2005 — ATELIER CINEMA – MOTS POUR MAUX – PRISON DES BAUMETTES

Mots pour Maux est l’aboutissement d’un atelier de six mois mis en place par l’Association Lieux Fictifs et encadré par l’intervenant Dominique Comtat, avec huit détenus de la prison des Baumettes à Marseille, en 2004/2005.

Dominique Comtat raconte:

“Le mot enferme généralement un sens, parfois des sens, souvent des sensations.
Le mot, fermé, emprisonne mais aussi libère. Quand j’écris “arbre” : forcément c’est l’essence de l’arbre que je vois, l’arbre “universel”. Mais en même temps je vois le peuplier, le chêne, l’arbousier … Le sens qui restreint, le référent universel qui fait rêver.
Une image représente un arbre (plus précisément cet arbre-ci) et c’est rare de voir au cinéma dans l’image d’un arbre l’arbre universel (chez R.Bresson ou chez Mizogushi peut-être).
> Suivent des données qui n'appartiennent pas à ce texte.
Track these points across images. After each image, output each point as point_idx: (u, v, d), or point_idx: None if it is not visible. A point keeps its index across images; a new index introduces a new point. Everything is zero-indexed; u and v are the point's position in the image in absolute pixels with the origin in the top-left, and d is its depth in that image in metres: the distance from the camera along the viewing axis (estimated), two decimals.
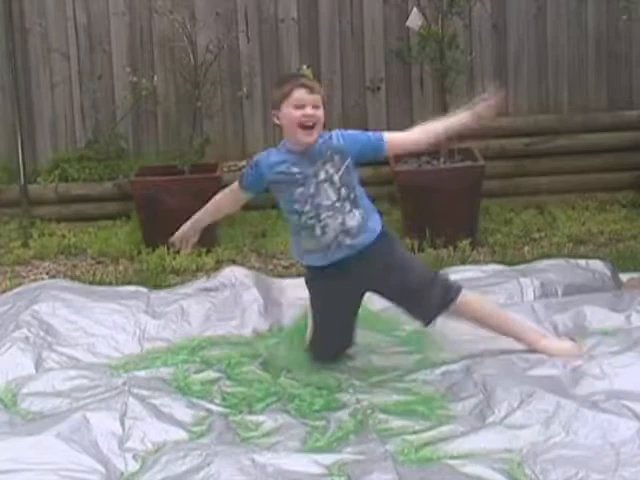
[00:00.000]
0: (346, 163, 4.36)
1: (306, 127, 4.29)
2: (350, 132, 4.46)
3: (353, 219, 4.36)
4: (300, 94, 4.28)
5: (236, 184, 4.54)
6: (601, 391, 4.02)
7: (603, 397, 3.95)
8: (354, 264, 4.37)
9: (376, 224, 4.44)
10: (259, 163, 4.43)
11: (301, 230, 4.41)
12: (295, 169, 4.34)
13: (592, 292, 5.20)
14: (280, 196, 4.44)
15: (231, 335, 5.03)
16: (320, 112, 4.31)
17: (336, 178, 4.33)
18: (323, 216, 4.33)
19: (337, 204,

Les mots peuvent aussi être détournés, changer de sens, suivant le contexte où on les emploie.
Les mots, enfermés dans un contexte (social, urbain, politique, technique, etc) prennent de nouveaux sens, des fois retrouvent leurs sens premiers.
Détourner le sens du mot est parfois retrouver son sens caché, original, oublié, c’est rêver un peu.
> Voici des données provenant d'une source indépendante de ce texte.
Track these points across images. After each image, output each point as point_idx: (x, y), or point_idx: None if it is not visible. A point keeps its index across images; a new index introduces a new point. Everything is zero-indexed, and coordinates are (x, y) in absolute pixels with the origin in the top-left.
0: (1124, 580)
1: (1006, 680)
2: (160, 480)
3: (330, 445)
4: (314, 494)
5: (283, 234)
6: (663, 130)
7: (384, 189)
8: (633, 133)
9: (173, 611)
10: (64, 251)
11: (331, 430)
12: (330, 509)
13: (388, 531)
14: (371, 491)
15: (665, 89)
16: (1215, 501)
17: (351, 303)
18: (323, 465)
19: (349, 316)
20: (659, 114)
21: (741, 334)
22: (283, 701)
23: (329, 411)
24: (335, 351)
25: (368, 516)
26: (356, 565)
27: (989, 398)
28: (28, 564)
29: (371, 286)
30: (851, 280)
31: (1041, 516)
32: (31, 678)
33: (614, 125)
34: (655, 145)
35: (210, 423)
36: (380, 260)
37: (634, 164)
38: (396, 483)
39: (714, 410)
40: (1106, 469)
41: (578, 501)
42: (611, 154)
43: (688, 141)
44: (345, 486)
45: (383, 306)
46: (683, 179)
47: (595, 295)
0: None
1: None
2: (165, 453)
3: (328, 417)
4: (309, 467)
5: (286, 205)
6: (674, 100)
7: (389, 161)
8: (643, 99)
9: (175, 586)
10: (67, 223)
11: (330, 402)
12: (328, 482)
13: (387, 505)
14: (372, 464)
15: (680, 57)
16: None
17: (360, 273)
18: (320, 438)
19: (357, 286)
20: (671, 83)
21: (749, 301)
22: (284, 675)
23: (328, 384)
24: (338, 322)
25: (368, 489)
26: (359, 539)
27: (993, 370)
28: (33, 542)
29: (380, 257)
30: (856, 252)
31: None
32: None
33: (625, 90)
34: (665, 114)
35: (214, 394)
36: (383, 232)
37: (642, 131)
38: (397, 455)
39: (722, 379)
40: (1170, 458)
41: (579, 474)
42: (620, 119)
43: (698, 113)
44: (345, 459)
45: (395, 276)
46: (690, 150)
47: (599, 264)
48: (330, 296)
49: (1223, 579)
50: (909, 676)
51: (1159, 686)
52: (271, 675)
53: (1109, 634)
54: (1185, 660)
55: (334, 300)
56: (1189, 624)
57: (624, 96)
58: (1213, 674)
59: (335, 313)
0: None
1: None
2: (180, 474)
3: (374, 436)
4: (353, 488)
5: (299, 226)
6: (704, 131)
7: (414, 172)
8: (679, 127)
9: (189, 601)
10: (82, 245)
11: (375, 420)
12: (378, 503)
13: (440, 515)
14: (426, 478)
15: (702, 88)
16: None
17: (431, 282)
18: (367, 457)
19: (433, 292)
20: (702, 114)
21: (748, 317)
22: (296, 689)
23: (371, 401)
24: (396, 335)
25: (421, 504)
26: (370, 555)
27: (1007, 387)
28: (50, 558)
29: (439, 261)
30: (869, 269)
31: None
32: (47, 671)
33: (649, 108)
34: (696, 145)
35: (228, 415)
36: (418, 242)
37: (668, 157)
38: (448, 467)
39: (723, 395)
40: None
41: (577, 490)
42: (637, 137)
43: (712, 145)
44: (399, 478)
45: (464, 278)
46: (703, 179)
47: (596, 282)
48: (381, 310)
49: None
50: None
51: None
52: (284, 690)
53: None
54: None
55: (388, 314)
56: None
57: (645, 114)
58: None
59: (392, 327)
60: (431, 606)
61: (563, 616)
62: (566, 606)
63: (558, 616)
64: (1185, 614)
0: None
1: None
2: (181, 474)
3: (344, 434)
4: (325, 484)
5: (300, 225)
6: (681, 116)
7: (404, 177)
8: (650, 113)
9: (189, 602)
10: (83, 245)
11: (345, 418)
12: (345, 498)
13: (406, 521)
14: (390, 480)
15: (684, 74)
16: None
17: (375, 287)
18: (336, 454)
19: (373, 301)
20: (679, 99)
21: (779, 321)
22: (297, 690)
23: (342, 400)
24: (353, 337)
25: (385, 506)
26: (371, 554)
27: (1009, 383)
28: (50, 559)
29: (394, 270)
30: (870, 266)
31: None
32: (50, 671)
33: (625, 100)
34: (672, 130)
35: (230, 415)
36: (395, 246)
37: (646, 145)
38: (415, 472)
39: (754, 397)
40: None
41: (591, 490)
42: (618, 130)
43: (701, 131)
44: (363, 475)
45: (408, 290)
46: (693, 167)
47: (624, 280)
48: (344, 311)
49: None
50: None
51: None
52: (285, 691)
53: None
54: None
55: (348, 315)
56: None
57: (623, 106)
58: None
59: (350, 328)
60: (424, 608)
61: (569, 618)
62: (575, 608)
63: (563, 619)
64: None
Là où les gens sont enfermés, le mot peut être source d’évasion, de liberté, d’imaginaire, de confrontation, de contradiction. Il va aussi résonner (si on le fait entendre) aux gens “libres” qui jamais n’avaient songé à un autre sens à ce mot.

“De fait, il y a dans le langage peu de mots propres pour beaucoup de mots impropres, mais on sait bien ce que parler veut dire.”
St Augustin “CONFESSIONS”

Donc, de mars 2004 à février 2005, j’ai été invité par l’association “Lieux-fictifs” à donner un stage de réalisation et de création vidéo, à raison de deux journées par semaine, au sein des ateliers de création et de formation audio-visuelle au centre pénitentiaire de Marseille.

Le résultat de ce travail est le film “MOTS POUR MAUX”, court-métrage de 35 minutes.
En amont du travail de réalisation j’ai dispensé un apprentissage technique (découverte et réflexion sur les techniques de l’image, du son et du montage) et théorique (réflexion sur l’image cinématographique, les différentes façon de créer du sens, l’économie de moyens tout cela au vu essentiellement mais pas exclusivement de l’œuvre de Robert Bresson) afin que chaque détenu puisse être indépendant dans sa réalisation.

Nous avons ensuite travaillé sur les notions de limites, de frontières et de passage. En effet alors qu’on nous fait apparaître des frontières nettes entre différents pays, entre l’âge enfant et l’âge adulte (la “majorité”), entre le licite et l’illicite entre le sain et le malade nous avons tous expérimenté une fois ou l’autre la perméabilité de ces frontières : en traversant un paysage à pied, se retrouver dans un pays étranger sans même s’en apercevoir, etc.

De ces réflexions est issu un travail sur le double sens des mots. En effet pour une personne comme moi qui ne connaissais pas le milieu de la prison, j’ai été étonné d’apprendre des sens nouveaux à certains mots que j’utilisais différemment à l’extérieur de ce milieu. Ainsi la cantine n’est pas le lieu où l’on prend ses repas, le réfectoire, ni la lourde valise de voyage mais l’action de commander des produits de première nécessité disponibles au sein de la prison. Ainsi le yo-yo, la Brinks, l’écrou, etc.

Ces mots me semblèrent alors source de rêve, d’imagination, de liberté, d’évasion, de passage d’un “dedans” à un “dehors”.

Nous avons travaillé collectivement ce sujet, puis chaque stagiaire s’est emparé d’un mot et a commencé avec des images et des sons à explorer ce double sens. Ainsi le film “MOTS POUR MAUX” est-il constitué de huit petits courts métrages : “Écrou”, “greffe”, “Horizon”, “Promenade”, “Cantine”, “Le temps”, “Yo-yo”, “Cellule”.

Les résultats ont été rediscutés collectivement, critiqués, d’autres idées surgissant de ces discussions. D’autres images ont alors été tournées, montées, etc. Chacun est acteur ou technicien sur les films des autres. Finalement le montage de chaque court-métrage a été monté par le réalisateur et moi-même et le montage du film global a été discuté collectivement.”